Le mobile du crime de Julien Labrie est si illogique et irrationnel que cela ne peut être l'oeuvre d'un esprit sain, mais bien d'un esprit perturbé par une psychose.

C'est du moins ce qu'a conclu la psychiatre Marie-Frédérique Allard, qui a témoigné hier à la demande de la défense au procès du jeune homme de 23 ans, accusé du meurtre non prémédité d'un sans-abri.

Éric Tremblay, âgé de 43 ans, dormait sur un banc du square Viger lorsqu'il a été égorgé, le 26 juin 2009. Labrie, originaire de Sept-Îles, était alors en vacances avec ses parents à Montréal. Il admet avoir tué l'homme, mais il prétend qu'il était alors dans un état de délire qui l'empêchait de distinguer le bien du mal. Au lendemain du crime, après six heures d'interrogatoire, Labrie a indiqué qu'il avait tué un inconnu pour séduire les filles qui préfèrent les mauvais garçons.

Lorsque la psychiatre a rencontré le jeune homme pour la première fois, elle a conclu qu'il avait commis le meurtre lors d'un épisode de psychose provoquée par sa consommation de drogue. Elle ne lui a pas diagnostiqué de maladie mentale. Dans le rapport qui a été remis aux jurés, elle ne parle d'ailleurs que de psychose toxique.

Or, la semaine dernière, la psychiatre a rencontré de nouveau Julien Labrie alors qu'il s'apprêtait à témoigner. Il lui a dit qu'il avait eu des hallucinations récemment, en prison. Il a dit qu'il voyait «des couleurs» et que les autres détenus se lançaient «des sorts» qu'il arrivait à détourner. Selon elle, il est clair que le jeune homme est toujours malade, c'est pourquoi elle a modifié ses conclusions.
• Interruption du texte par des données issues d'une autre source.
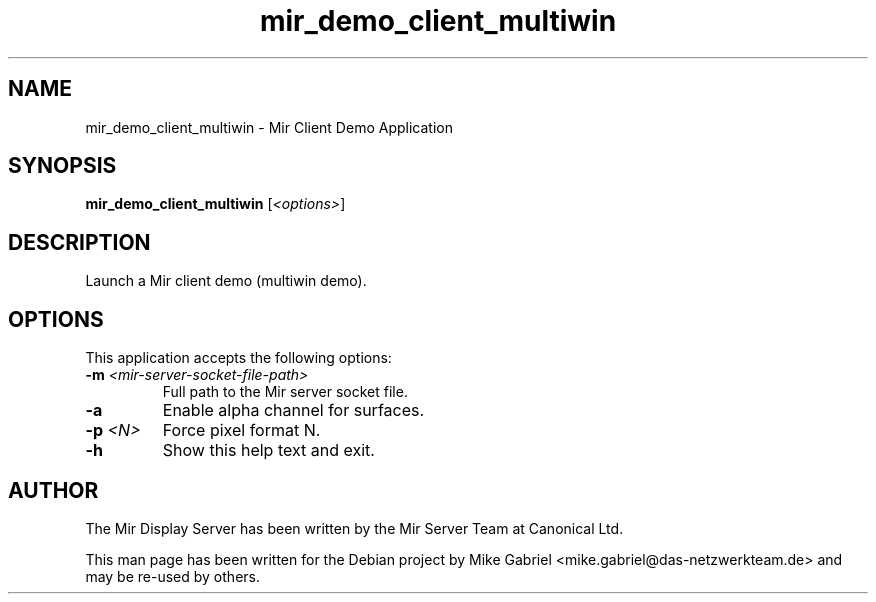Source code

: .TH mir_demo_client_multiwin "1" "April 2020" "1.8.0" "Mir Client Demo Application"

.SH NAME
mir_demo_client_multiwin \- Mir Client Demo Application

.SH SYNOPSIS
.B mir_demo_client_multiwin
[\fI\,<options>\/\fR]

.SH DESCRIPTION
Launch a Mir client demo (multiwin demo).

.SH OPTIONS
This application accepts the following options:
.TP
\fB\-m\fR \fI<mir\-server\-socket\-file\-path>\fR
Full path to the Mir server socket file.
.TP
\fB\-a\fR
Enable alpha channel for surfaces.
.TP
\fB\-p\fR \fI<N>\fR
Force pixel format N.
.TP
\fB\-h\fR
Show this help text and exit.

.SH AUTHOR
The Mir Display Server has been written by the Mir Server Team at Canonical
Ltd.
.PP
This man page has been written for the Debian project by Mike
Gabriel <mike.gabriel@das-netzwerkteam.de> and may be re-used by others.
Aux yeux de la Dre Allard, Julien Labrie souffre maintenant de schizophrénie. «Il arrive qu'on voie un jeune à qui on diagnostique une psychose toxique, puis ça perdure. On en arrive alors à poser un diagnostic de schizophrénie», a-t-elle expliqué aux jurés.

Le jeune homme est plus fragile que d'autres parce que son père s'est suicidé, a-t-elle dit. La génétique, a-t-elle rappelé, joue beaucoup dans les questions de santé mentale. De plus, il a depuis son jeune âge un déficit d'attention qui le prédispose à d'autres troubles, a-t-elle ajouté.

La pensée de Labrie est «désorganisée» par moments, selon la psychiatre. «Je ne peux pas vous dire ce qui s'est passé dans la tête de M. Labrie. Je ne pense pas que lui non plus puisse vous le dire.»

«Pour conclure à la schizophrénie, il faut croire que M. Labrie n'ait pas inventé ce qu'il vous a dit», a dit le procureur de la Couronne, Thierry Nadon, à la Dre Allard lors de son contre-interrogatoire. «Ce n'est pas à moi de juger de la crédibilité de monsieur. Ce sera au jury», a répondu la psychiatre.